When recruiting for an artificial intelligence company, don't just look for the latest bright spark who can code really quickly.  Make sure that that bright spark, as well as a number of computer courses, has taken some courses in philosophy.  Have ongoing education within your corporation, that teaches these fields.

You're probably going to be hiring young people.  They will probably be a marriageable age.  They may even be married.  They may be having kids.  If so, make sure they have time to spend with their kids.  Do you provide daycare?

There are enormous amounts of money invested in artificial intelligence companies these days.  Yes, there are a great many demands upon that money.  There is a bidding war, going on in order to poach talented individuals from one company to another.  There is massive investment in data centers.  There is even enormous investment in power plants to power the data centers to run the computing necessary to build large language models, and then to run them.  But amongst all those billions, do you have a daycare?  Do you have a daycare for your employees?  On site, within your company campus?  So that your employees, your young married employees, who may have small children, can occasionally drop by and spend time with their children.  And observe their children.  Observe how their children start to learn.

(They may also spend more time at work, in that case.)

Do you take any of that massive investment, in power plants, and data centers, and high-priced talent, and invest it in education?  In education in general, in terms of supporting schools in the areas around you, so that you can recruit educated employees.  But also invest in educational research.  Particularly, and probably unusually, in the area of early childhood education.  Fund research into how infants and children actually learn.  Infant psychology.

Yes, these areas of research are going on.  But they don't get anywhere near the funding, the billions, and even trillions, of dollars that are going into artificial intelligence.  Yes, they promise of artificial intelligence is a big one.  And, if we ever *do* get actual and genuine and reliable artificial intelligence, then it is likely that the artificial intelligence will repay that investment.  But aren't we more likely to achieve artificial intelligence that much sooner, if we are using educational, and psychological, and philosophical research and study in order to direct our own search for, and production of, artificial intelligence?
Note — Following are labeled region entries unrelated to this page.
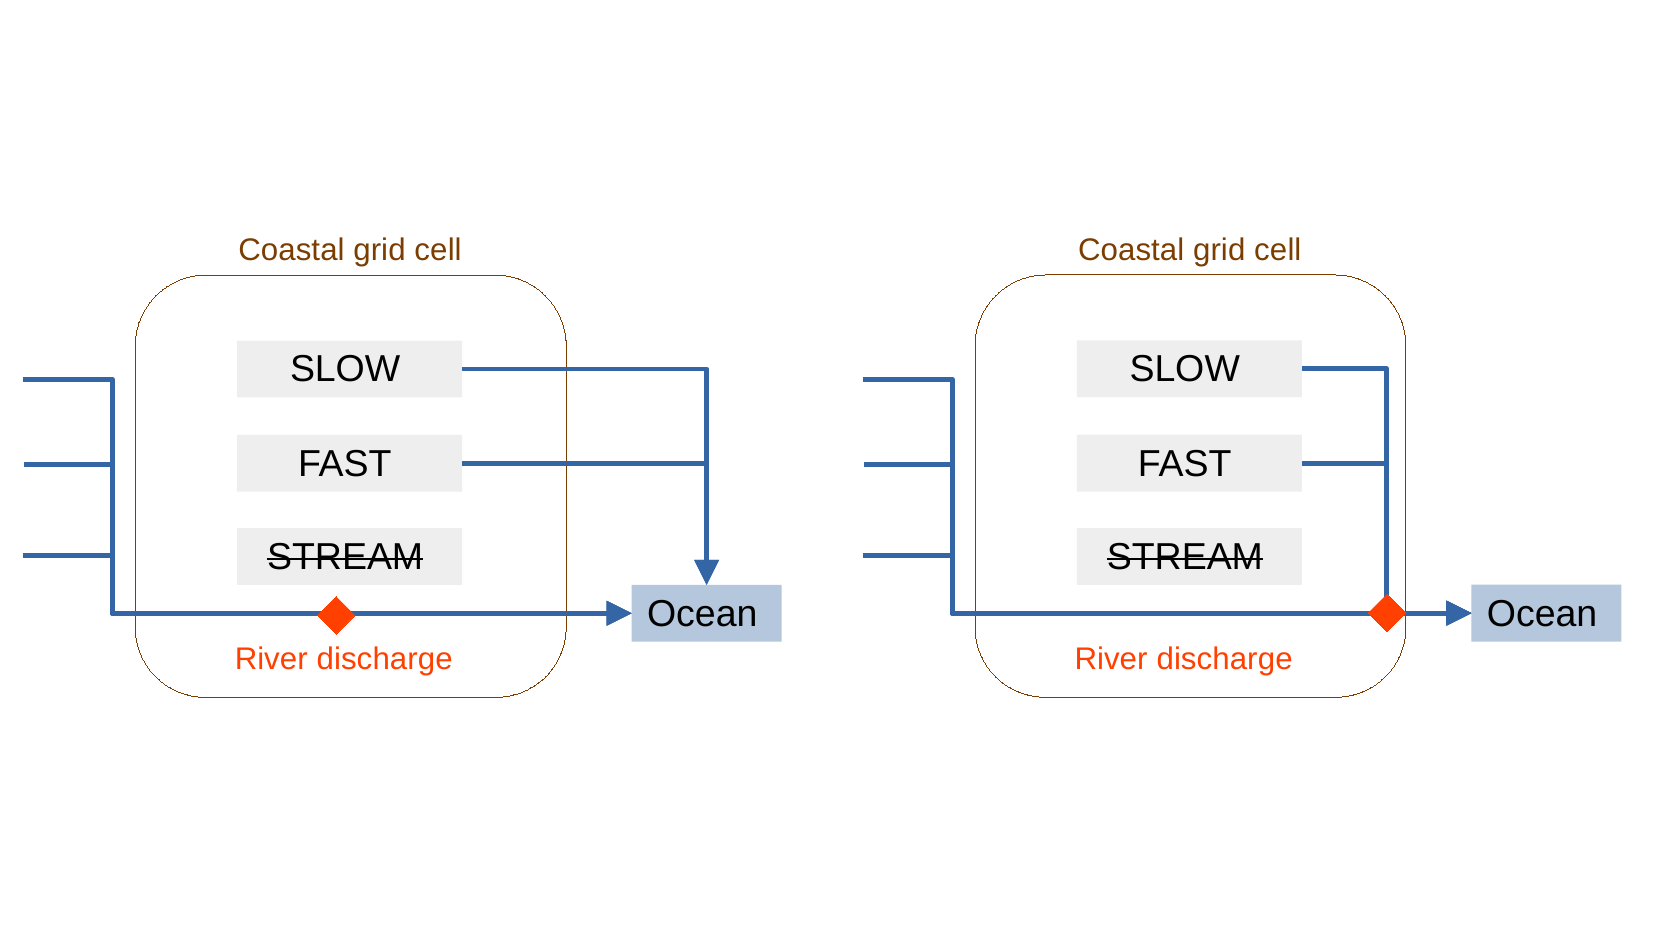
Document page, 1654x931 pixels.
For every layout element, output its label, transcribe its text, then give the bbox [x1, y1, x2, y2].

text_box [135, 289, 567, 698]
text_box [975, 289, 1406, 698]
text_box River discharge [1059, 633, 1323, 684]
text_box Coastal grid cell [162, 225, 538, 310]
text_box Coastal grid cell [1002, 225, 1378, 310]
text_box River discharge [219, 633, 483, 684]
text_box Ocean [1471, 584, 1622, 642]
text_box Ocean [631, 584, 782, 642]
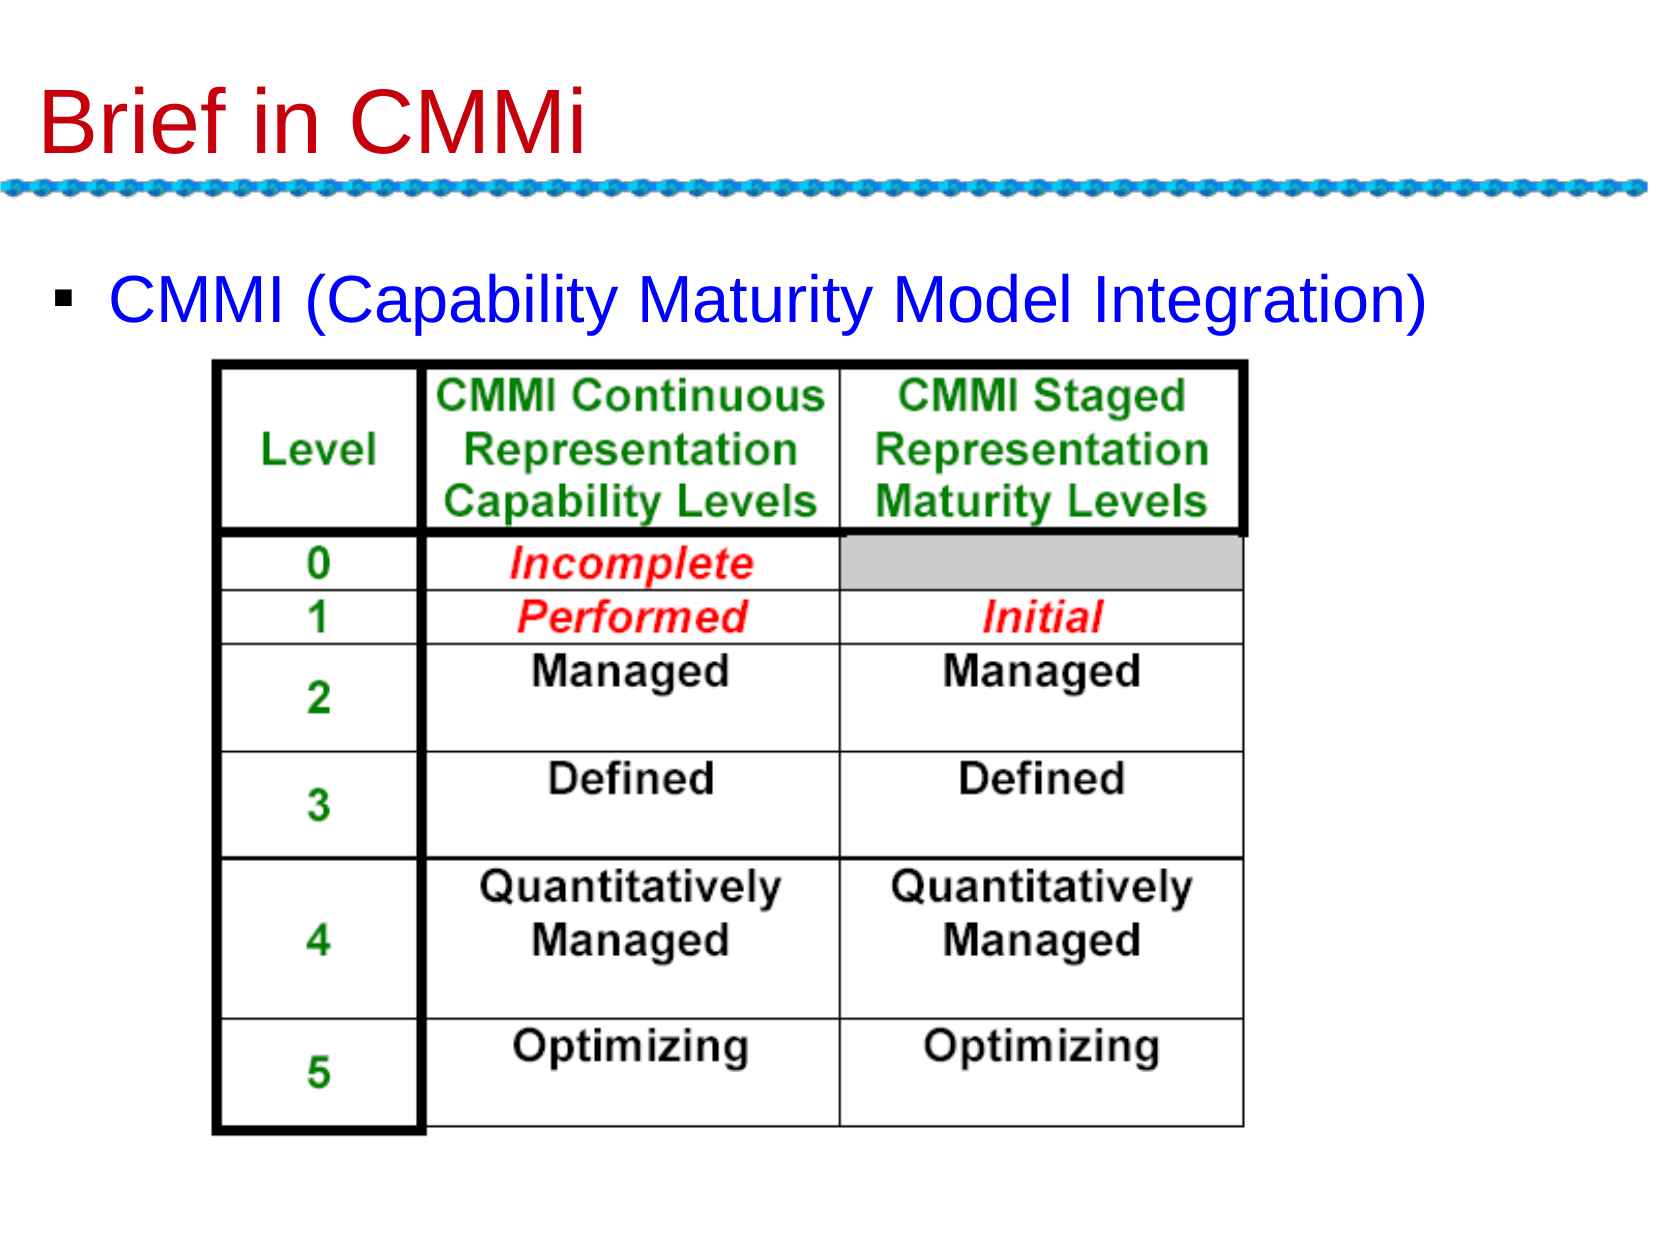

While isolated visionaries have idly speculated about emotion in computers, the vast majority of the computer using, and non computer using, populace sees technology as cold, mathematical, and ultimately objective (if occasionally in error).  The fact that this assessment is an emotional one gets conveniently forgotten.

One of the possible divisions in the study of artificial intelligence is in the approach taken.  The brute coding approach simply strives to make programs more and more intelligent, the definition of "intelligent" being left as a problem to be dealt with once we have something that is at least marginally useful.  This strategy has been demonstrably successful in producing entities like Deep Blue, genAI, and techniques such as expert systems.  The alternative route is to observe that we already have at least one agreed upon model of intelligence, and to seek to apply what we know of the human mind to some form of programming.  While that course suggests interesting tactics like neural networks, spectacular triumphs have not been forthcoming.

Pursuing this modelling approach Rosalind Picard divined a potentially revolutionary concept in computing in producing the book "Affective Computing."  Even those who praise Picard and the book tend to see affective computing as only a means to a superior user interface, and miss the proposal that affect is key to intelligence itself.

It has been proposed that the AI goal of reproducing human intelligence is a chimera and a false trail.  Machine intelligence, so the thesis suggests, is different in kind from human intelligence, and the attempt to make one copy the other would be better directed to finding the differences between them and assigning work appropriately.  If this latter hypothesis is true then Picard's recommended line of enquiry would be futile in terms of producing better machine intellect--but would still be valuable in determining the dividing line.